Mi-ja and I agreed to stay out of political discussions even as events roiled around us. On the radio we heard Colonel Brown, a new American in charge, tell us that the long-range goal for Jeju was “to offer positive proof of the evils of communism” and “to show that the American way offers positive hope.”
“Only one problem,” Jun-bu grumbled. “They want us to accept their form of democracy, with an American-backed dictator who can be controlled, while the people of Korea—especially here on Jeju—want to hold our own elections, with our own slate of candidates, so we can vote our own way. Isn’t that what democracy is supposed to be about?”
He took this a step further when Mi-ja and her family came to visit. “We should shove out the Americans like we did the French missionaries,” he stated, sure of his position.
“That was a small rebellion decades ago,” Sang-mun argued back. “The Christians are still here, and more are coming now that the Americans have arrived.”
“But we should be independent! If we don’t stand up for what we believe, then we are guilty of collaborating in our hearts.”
Collaborating. That word again.
On one matter Sang-mun appeared to agree. “At the very least we should have free elections.” But then he warned, “Free elections or not, let me tell you something, friend. You should be careful. You’re a teacher. Too much trouble gets stirred up in schools. Remember what they did to the women organizers from the Hado Night School and to their teachers?”
They were all dead, but I didn’t worry because my husband wasn’t an organizer, and he wasn’t going to lead a revolt. Besides, we had more practical things to worry about, like how we were going to feed our children.
One thing led to another, though, and people—organized by the newly formed South Korean Labor Party—began to plan a nationwide demonstration to take place on March 1, 1947, nineteen months after the war ended and on the same date that my countrymen had once held gatherings to promote independence from Japan. Here on Jeju, no matter what side people were on—rightist, leftist, or none-ist—they came from across the island to the starting point at an elementary school in the city.

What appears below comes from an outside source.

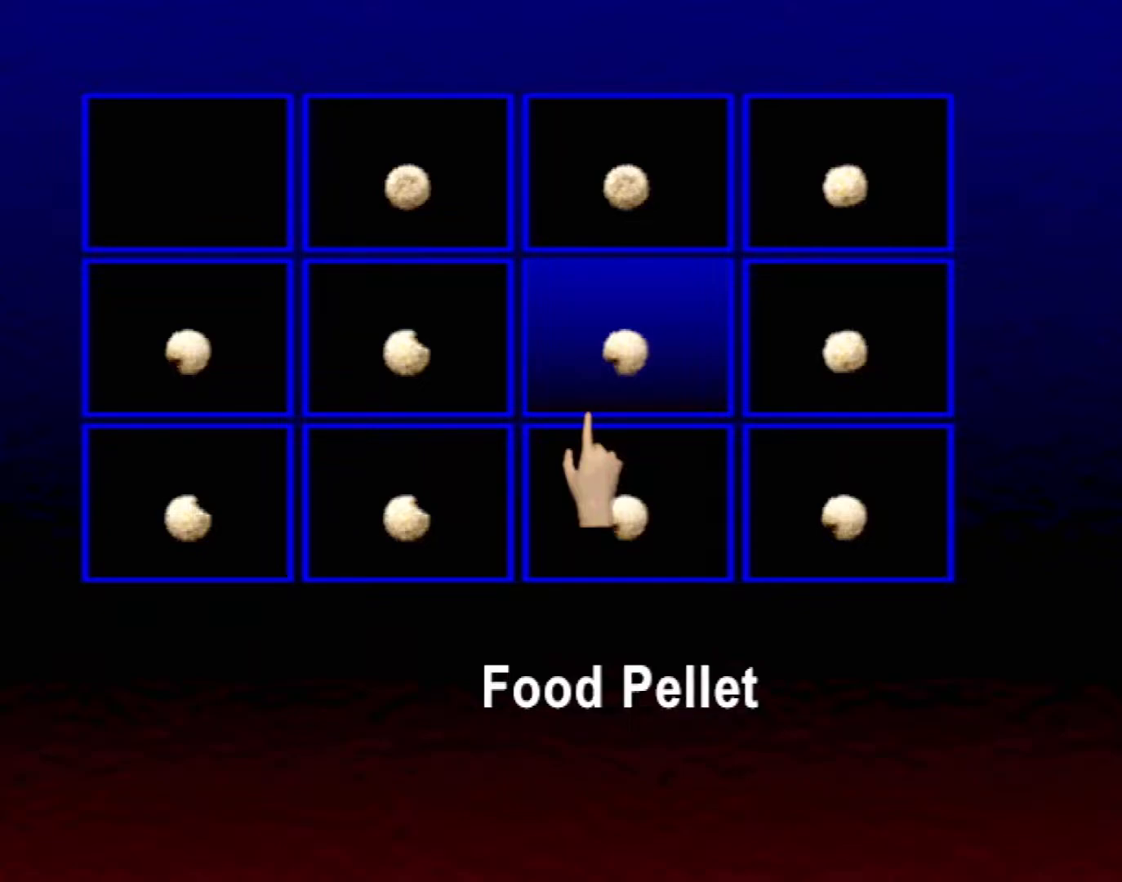
{"buttons": [], "left_stick": "center", "events": []}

The sky was bright, and the spring air felt fresh. Jun-bu carried Min-lee, and I had Sung-soo tied to my back. (Yu-ri stayed home with Granny Cho.) Mi-ja and Sang-mun brought Yo-chan. Our husbands had arranged a meeting spot, so we easily found each other, even though the crowd was larger than the one my mother had taken Mi-ja and me to fifteen years ago. Instead of Japanese soldiers watching us, hundreds of policemen kept us under observation. Many of them rode horses.

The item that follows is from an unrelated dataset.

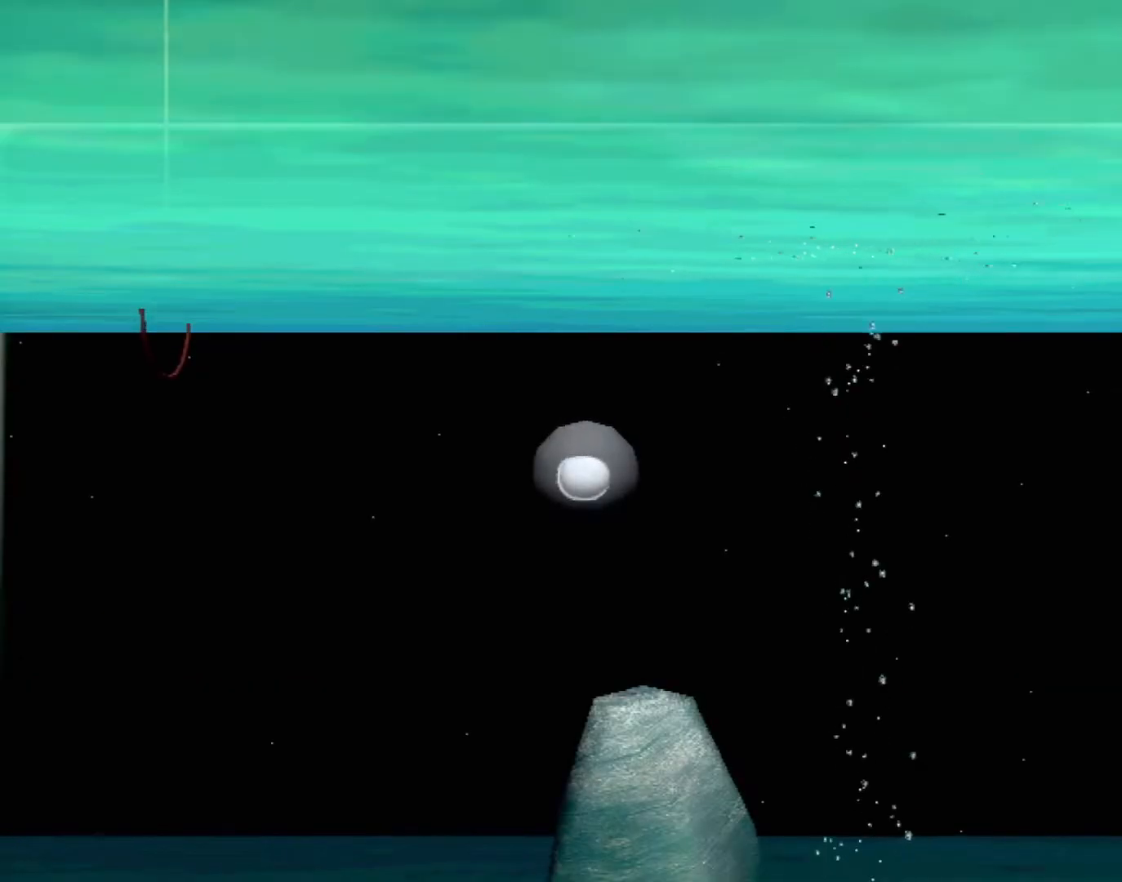
{"buttons": [], "left_stick": "center", "events": []}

Our husbands wandered off to join a group of men, while Mi-ja and I stayed with the children. Yo-chan and Min-lee toddled together through the crowd, never getting too far from us. Yo-chan had the sturdy legs of his mother. My daughter was already dark from the sun, but she was wiry like her father.
“A boy and a girl,” Mi-ja said, smiling. “When they marry—”
“We’ll both be very happy.” I looped my arm through hers.
We saw people we knew: the Kang sisters and their families, and haenyeo with whom we’d done leaving-home water-work. I said hello to some women from the collective in Bukchon; Mi-ja introduced me to a few of her neighbors in Hamdeok.
When the speeches started, our husbands returned to us. “Let’s move closer to the stage,” Jun-bu said. “It’s important the children hear what’s said.”